Statistical Models of Top-$k$ Partial Orders

TL;DR

This paper introduces new statistical models for jointly analyzing top-$k$ partial orders and list lengths, improving the realism of synthetic data and prediction accuracy in preference ranking systems.

Contribution

It develops and compares composite and augmented models for joint distribution over partial orders and list lengths, filling a gap in existing ranking models.

Findings

Composite models accurately reproduce length distributions in synthetic data.

Augmented models with position-dependent utilities best predict observed data.
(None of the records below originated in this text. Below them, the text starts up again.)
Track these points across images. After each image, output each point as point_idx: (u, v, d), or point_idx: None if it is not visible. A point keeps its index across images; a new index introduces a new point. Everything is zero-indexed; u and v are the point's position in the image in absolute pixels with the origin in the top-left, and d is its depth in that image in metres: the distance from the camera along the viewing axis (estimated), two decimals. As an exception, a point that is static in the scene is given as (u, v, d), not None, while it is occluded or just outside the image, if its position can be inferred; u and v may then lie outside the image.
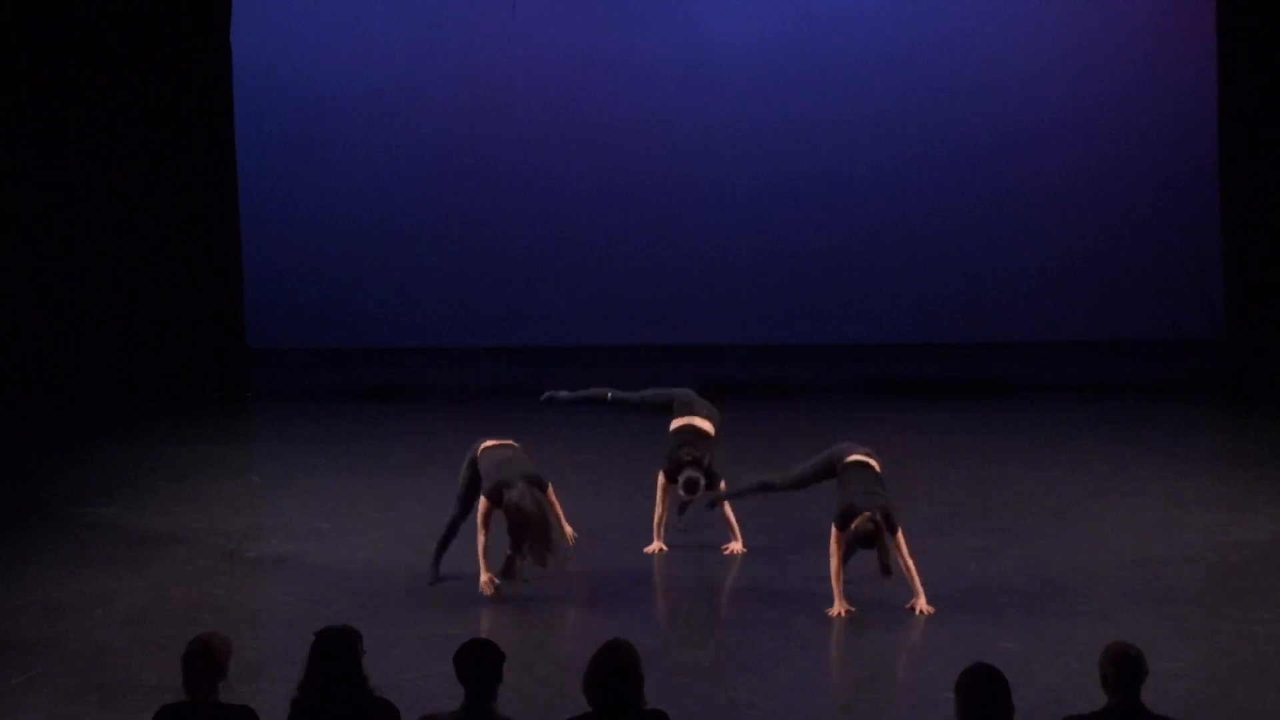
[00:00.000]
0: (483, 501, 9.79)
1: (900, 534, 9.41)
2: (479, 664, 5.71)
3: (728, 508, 10.70)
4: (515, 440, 10.36)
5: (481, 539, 9.83)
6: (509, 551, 9.70)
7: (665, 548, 10.79)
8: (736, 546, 10.72)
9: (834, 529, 9.48)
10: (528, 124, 16.83)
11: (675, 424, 10.89)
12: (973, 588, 9.94)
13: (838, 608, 9.45)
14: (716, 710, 8.13)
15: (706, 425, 10.89)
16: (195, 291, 16.13)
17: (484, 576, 9.84)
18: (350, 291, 16.98)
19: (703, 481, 10.47)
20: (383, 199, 16.98)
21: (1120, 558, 10.45)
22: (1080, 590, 9.84)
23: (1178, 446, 13.65)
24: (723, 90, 16.77)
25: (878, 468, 9.83)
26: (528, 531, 9.46)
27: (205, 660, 5.93)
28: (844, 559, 9.54)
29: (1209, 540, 10.84)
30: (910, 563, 9.48)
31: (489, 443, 10.22)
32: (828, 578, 9.68)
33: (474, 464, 10.12)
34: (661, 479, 10.71)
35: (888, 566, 9.32)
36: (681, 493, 10.53)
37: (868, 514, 9.23)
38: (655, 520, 10.80)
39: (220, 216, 16.21)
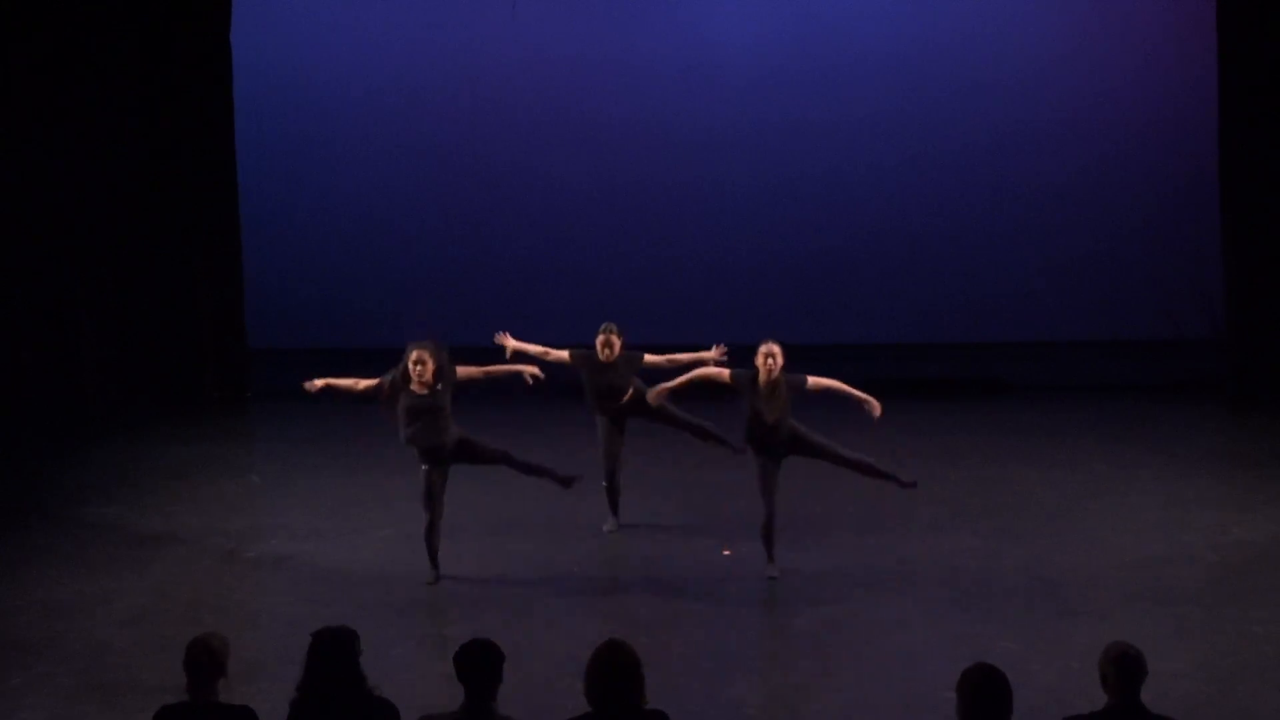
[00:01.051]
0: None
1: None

Models improve simulation and evaluation of preference-based social systems.

Abstract

In many contexts involving ranked preferences, agents submit partial orders over available alternatives. Statistical models often treat these as marginal in the space of total orders, but this approach overlooks information contained in the list length itself. In this work, we introduce and taxonomize approaches for jointly modeling distributions over top-$k$ partial orders and list lengths $k$, considering two classes of approaches: composite models that view a partial order as a truncation of a total order, and augmented ranking models that model the construction of the list as a sequence of choice decisions, including the decision to stop. For composite models, we consider three dependency structures for joint modeling of order and truncation length. For augmented ranking models, we consider different assumptions on how the stop-token choice is modeled. Using data consisting of partial rankings from San Francisco school choice and San Francisco ranked choice elections, we evaluate how well the models predict observed data and generate realistic synthetic datasets. We find that composite models, explicitly modeling length as a categorical variable, produce synthetic datasets with accurate length distributions, and an augmented model with position-dependent item utilities jointly models length and preferences in the training data best, as measured by negative log loss. Methods from this work have significant implications on the simulation and evaluation of real-world social systems that solicit ranked preferences.